Plus encore, il convient de s'interroger s'agissant de la protection particulière des lanceurs d'alertes contre les poursuites en diffamation, si au lieu de contester la constitutionnalité ou la conventionnalité de la présomption réfragable de culpabilité associée aux articles 29 et 35 bis de la loi du 29 juillet 1881, il ne serait pas plus opportun d'inviter la Haute assemblée à découvrir un nouveau « fait justificatif » ainsi qu'elle avait pu le faire en son temps s'agissant par exemple de l'état de nécessité. Plus récemment encore, elle a ainsi érigé en fait justificatif spécial les droits de la défense concernant le salarié qui photocopie des documents de l'entreprise strictement nécessaire au droit de la défense dans le litige l'opposant à son employeur.
C'est d'ailleurs le chemin que semble vouloir emprunter la première chambre civile de la Cour de cassation dans un arrêt relatif à des faits de dénonciation de harcèlement moral dans l'entreprise en censurant une cour d'appel qui avait fait application de la présomption de culpabilité en relevant que « si les articles L. 1152-1 et suivants du code du travail ont instauré un statut protecteur au bénéfice du salarié qui est victime de harcèlement moral, ces dispositions n'édictent pas une immunité pénale au bénéfice de celui qui rapporte de tels faits au moyen d'un écrit, de sorte que son rédacteur est redevable, devant le juge de la diffamation, de la formulation de ses imputations ou allégations contraires à l'honneur ou à la considération des personnes qu'elles visent ».

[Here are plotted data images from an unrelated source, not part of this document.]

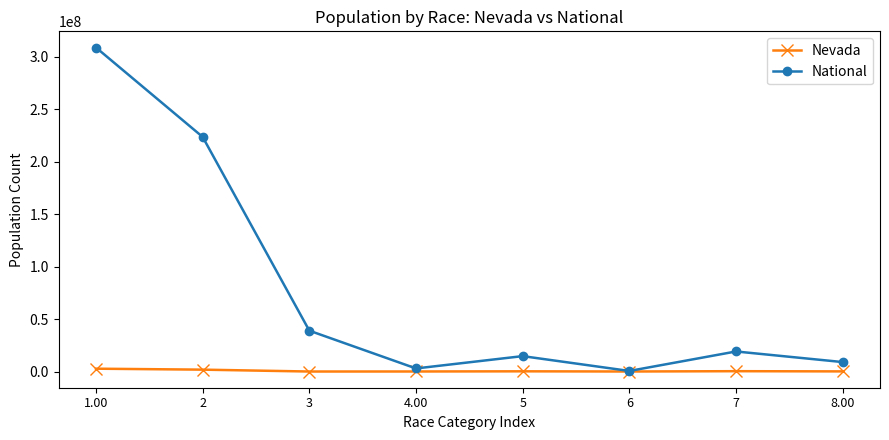

Is this an area chart (filled region under the line)?

No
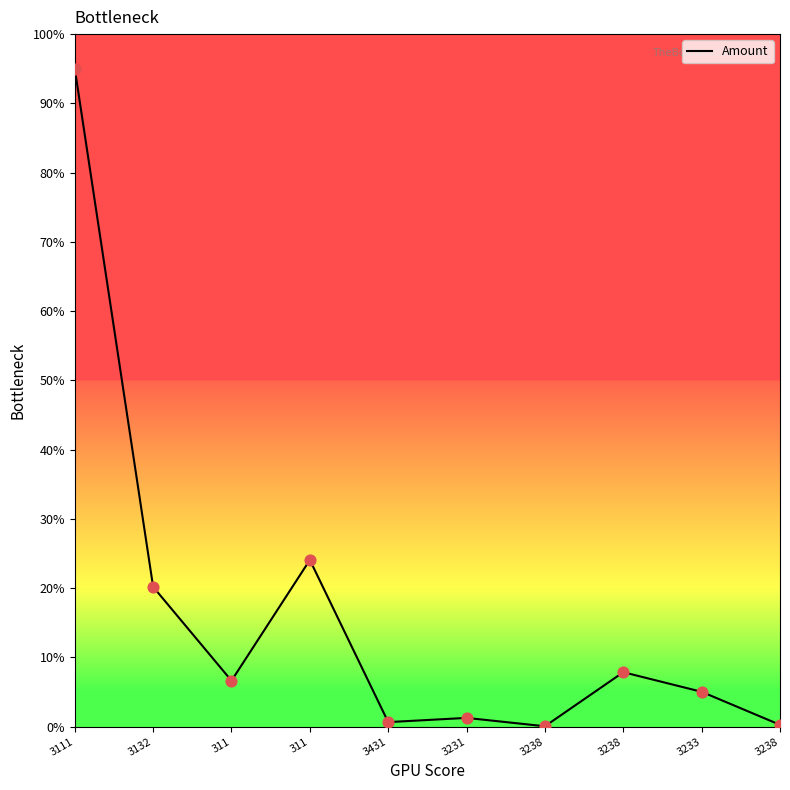

Between 3132 and 311, which is larger?

3132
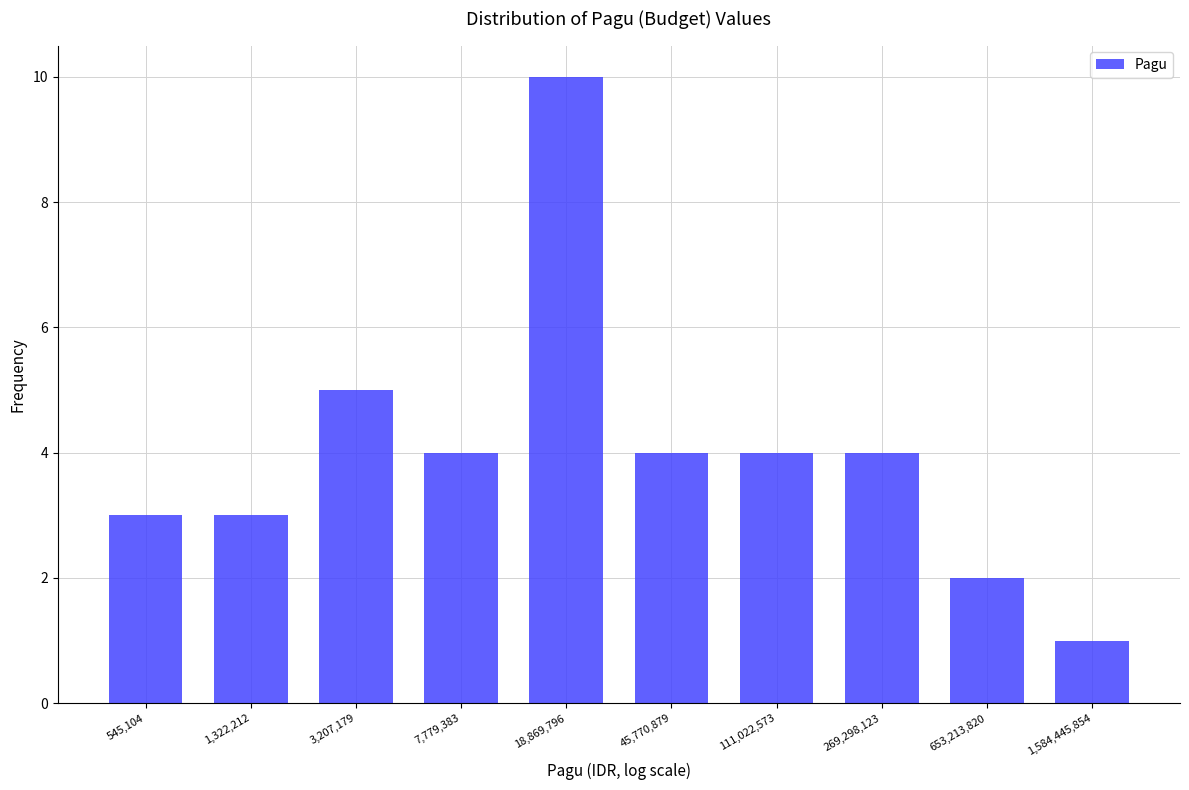

Reading left to right, transcribe all the data shown in this chart.

3	3	5	4	10	4	4	4	2	1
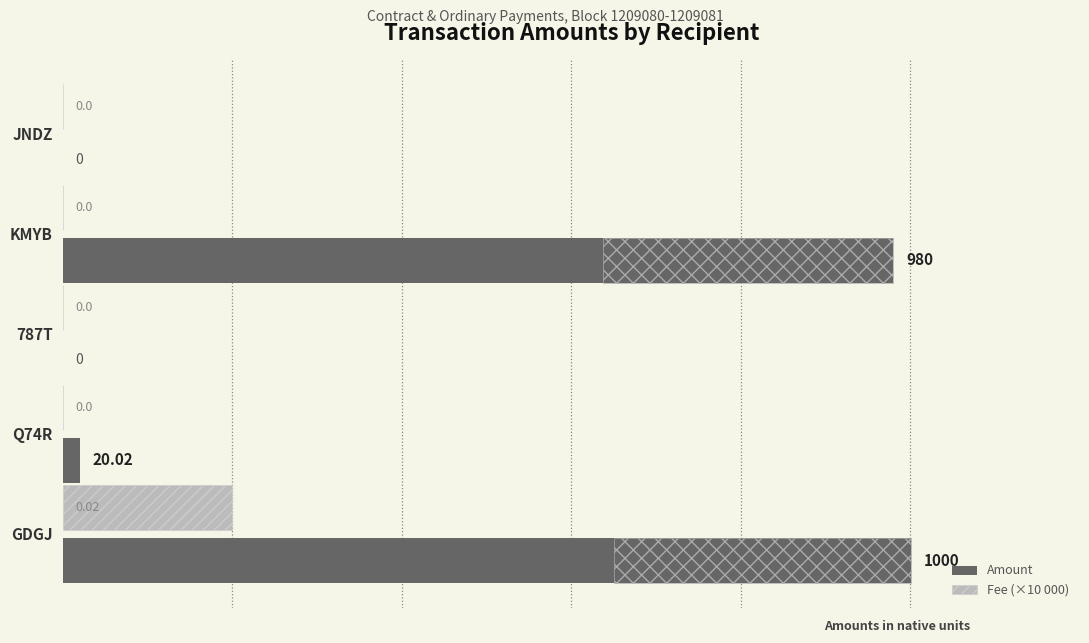

True or false: Fee (×10 000) has a value of -118.3 at JNDZ.

False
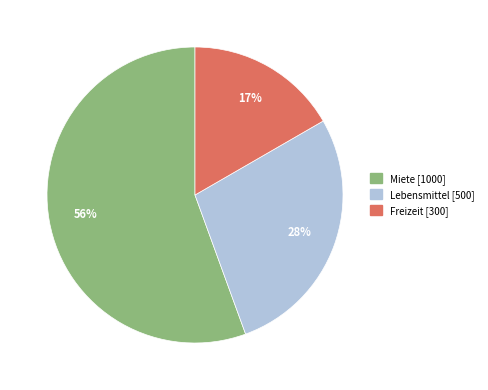

How many segments does this pie chart have?

3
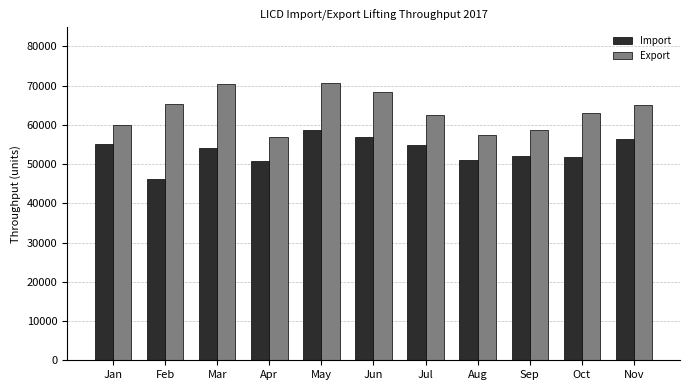

What is the smallest value displayed?

46095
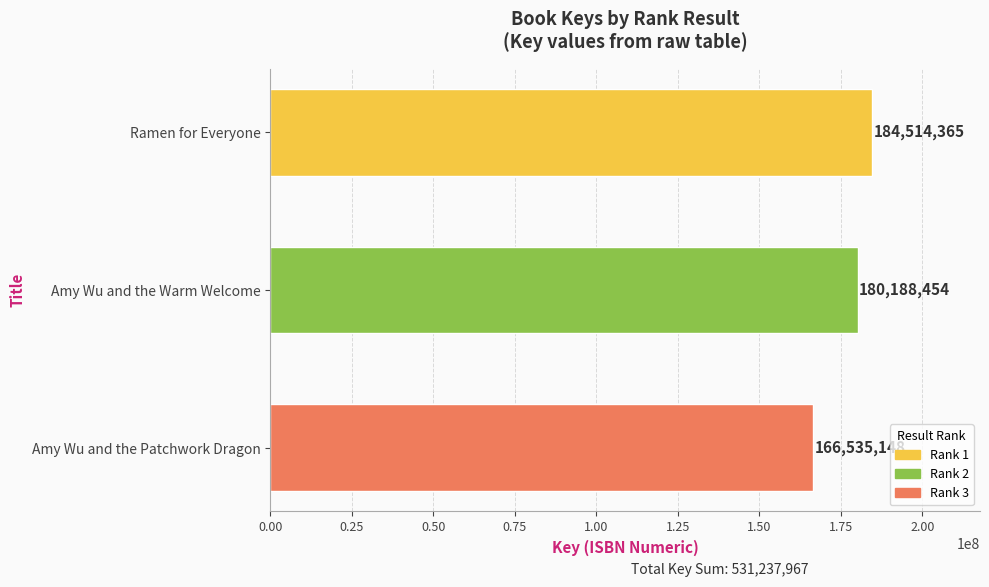

At which label is the value closest to 175524756?

Amy Wu and the Warm Welcome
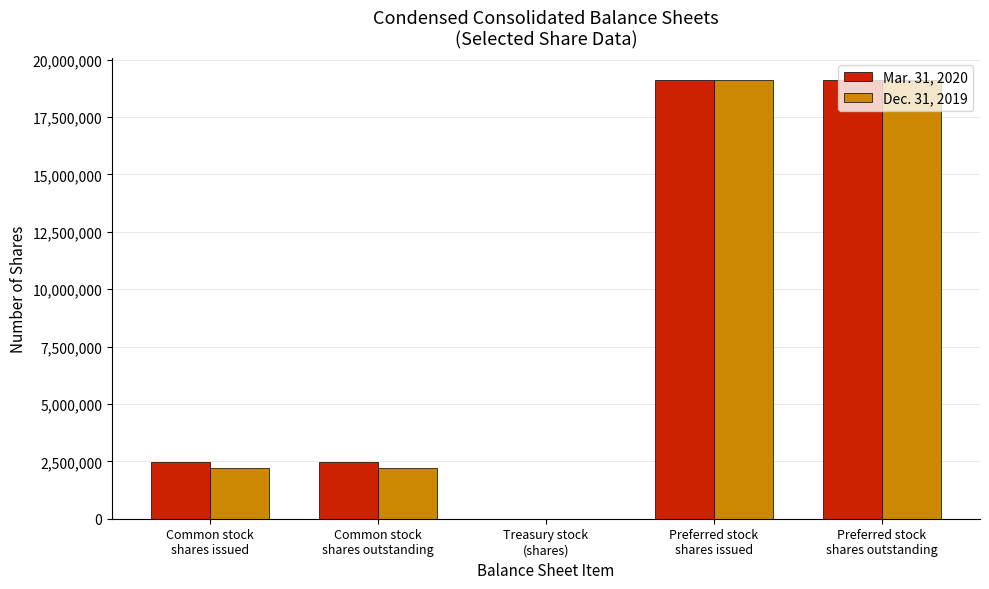

What is the maximum value shown in the chart?

19120000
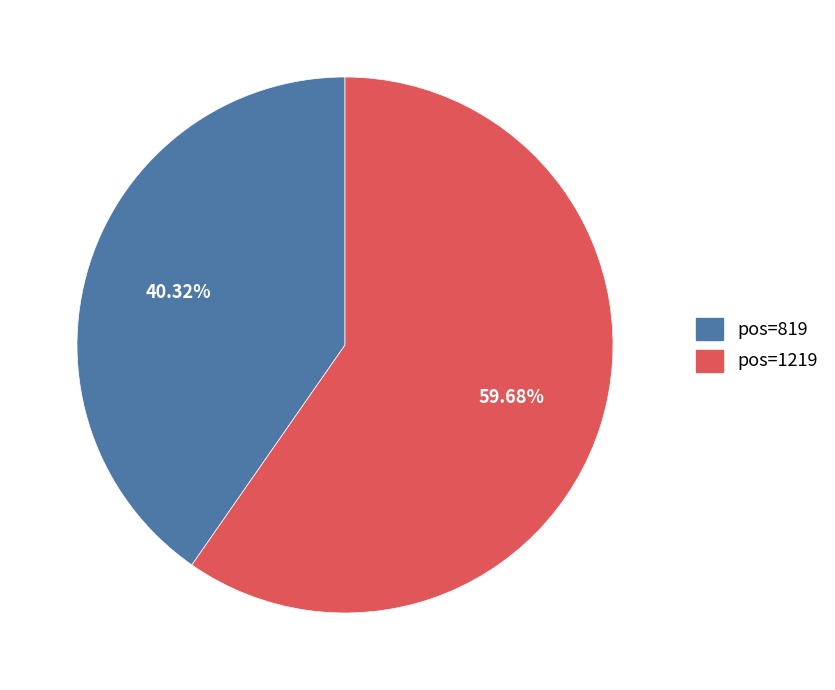

Do pos=1219 and pos=819 together represent more than half of the pie?

Yes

Ainsi au côté du concept de bonne foi, évitant ainsi de le déstructurer, et en raison de la multiplication des statuts de lanceurs d'alertes, la « découverte » d'un nouveau fait justificatif puisant ses sources tant dans les articles L. 1152-1 et suivant du code du travail que dans l'article 6 de la loi no 2016-1691 dite communément « Sapin II » (qui reprend d'ailleurs le concept de « bonne foi » dans sa définition), permettrait de parachever l'édifice jurisprudentiel et de l'assurer au nom de la sécurité juridique et de la prévisibilité de la loi, contre tout risque d'inconventionnalité ou d'inconstitutionnalité.